I’ve always known I was destined for more. From a young age, I knew that societal expectations of what I “should” do just didn’t apply to me because I wasn’t going to let them.
Which also probably explains how in less than 20 years I’ve been a preacher, a teacher, a writer, an executive director, and countless other job titles.
I don’t do well not doing the things I want to do, if I’m going to be real honest with you.
And truth be told, I know I’m not the only one like me.
There are so many of us who don’t know how not to do what we want to do, who want only to make a difference. Some of us have it figured out, and are living our dream lives. Others of us are still working our way there, mixing our steps forward with our steps back.
But we’re hardly alone. And to prove it, consider these signs you’re meant for something bigger.
1) You’re terrible at working for other people
The only boss you’re only good at working for is yourself. You just can’t take orders very well, and you have a hard time doing things that don’t matter. Instead, you want freedom, flexibility, the opportunity to pursue the things that are actually important to you. You know that your vision for the future is worth pursuing—and the only way you’ll ever really be happy is if you’re calling the shots, working your way toward that future you’ve envisioned.
2) You procrastinate
It isn’t just that you don’t want to do the work…though there’s also that. It’s just that you’d rather do the work that inspires you.
Sometimes you have to do something to get from point A to point B, though, and that’s where you struggle. Sometimes fear might be what’s holding you back, but other times it might be because you aren’t inspired. Look closely within yourself to see which is the case.
3) You’ve always thought working in a cubicle was beneath you
Even as a kid, you know there was something else out there for you, that you needed a more flexible and free life than the office nine-to-five. And you still feel that way today.
4) Your passion project isn’t about getting paid
In fact, if you could afford it, you’d probably pursue regardless of whether there was any money in it. You also, however, know your value—and that respect comes with charging a fair value for your services.
5) You can’t help it; you’re an idealist
But there are way worse things than being hopeful for a better world, right? What’s so bad about being an idealist?
And, as an added bonus, being an idealist means you see possibilities others can’t see. You’re aware of what the world is capable of, and can’t help but go in search of that ideal.
Don’t ever give up your idealism!
6) Sometimes you just know
Intuition is your friend; learn to trust it, and it will lead you. You know you need to create—trust that! The vision you have for the world is part of your intuition, and listening to what your gut has to say can help get you there, so listen, and listen well.
7) You feel big time
Maybe you’ve been told to ignore your feelings. Don’t! Those feelings are part of your guide forward.
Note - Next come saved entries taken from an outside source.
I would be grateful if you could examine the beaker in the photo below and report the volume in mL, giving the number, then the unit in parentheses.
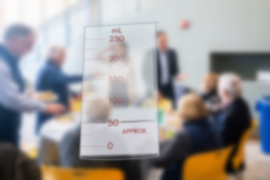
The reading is 50 (mL)
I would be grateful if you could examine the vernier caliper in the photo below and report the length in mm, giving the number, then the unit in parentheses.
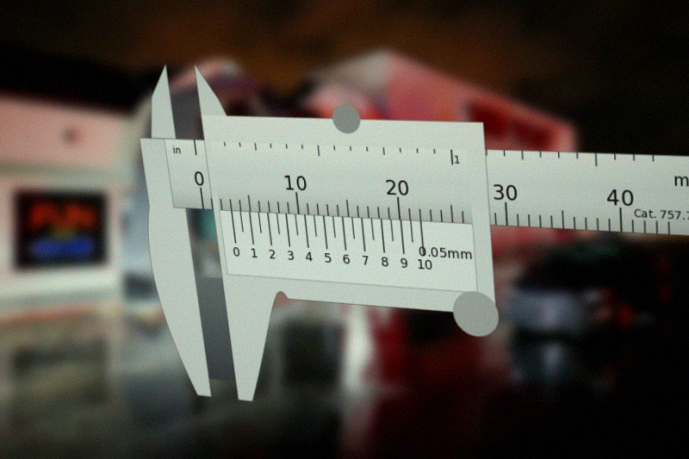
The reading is 3.0 (mm)
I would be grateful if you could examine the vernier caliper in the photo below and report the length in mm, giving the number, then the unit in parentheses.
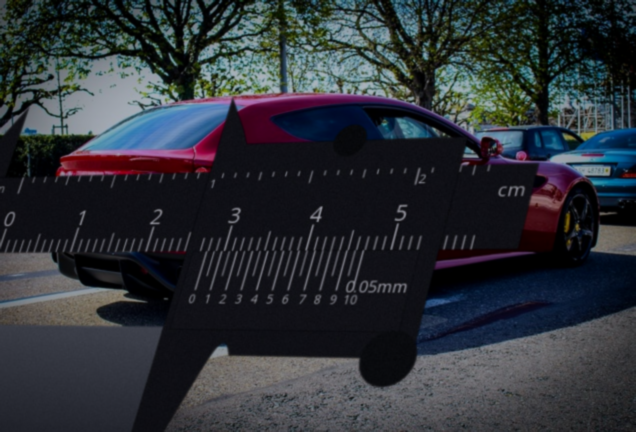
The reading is 27.8 (mm)
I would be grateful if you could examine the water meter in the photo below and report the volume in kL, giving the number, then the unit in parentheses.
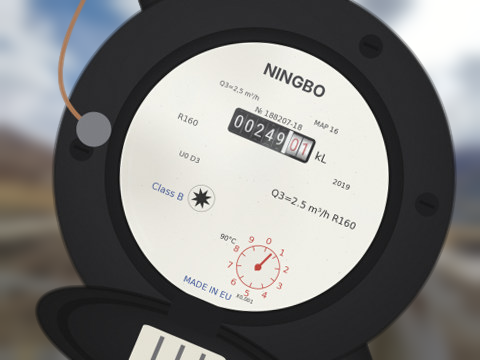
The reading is 249.010 (kL)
Your feelings are your truth and can help you see who’s there to help and who’s there to hinder. Learn to listen to your feelings and your intuition and you will go far.
8) You get more frustrated by too many ideas than not enough
You’re a visionary, and you can’t help it. But sometimes having so many ideas is it’s own trap—because you have to ignore some of them in order to see others to fruition.
And that’s where your support network comes in handy. Trust those who know you best to help you narrow down which ideas to focus on first, and then move on to the other ideas.
Here’s the thing: We’re all capable of, and meant for, great big things if we allow ourselves to hear the drumbeat of our soul. When we learn to listen to our intuition and feelings, great things can come out of the ether.
And there’s never a perfect time—tweens are just as capable as millenials are just as capable as baby boomers are just as capable as seniors. When you have a vision, embrace it—and live big!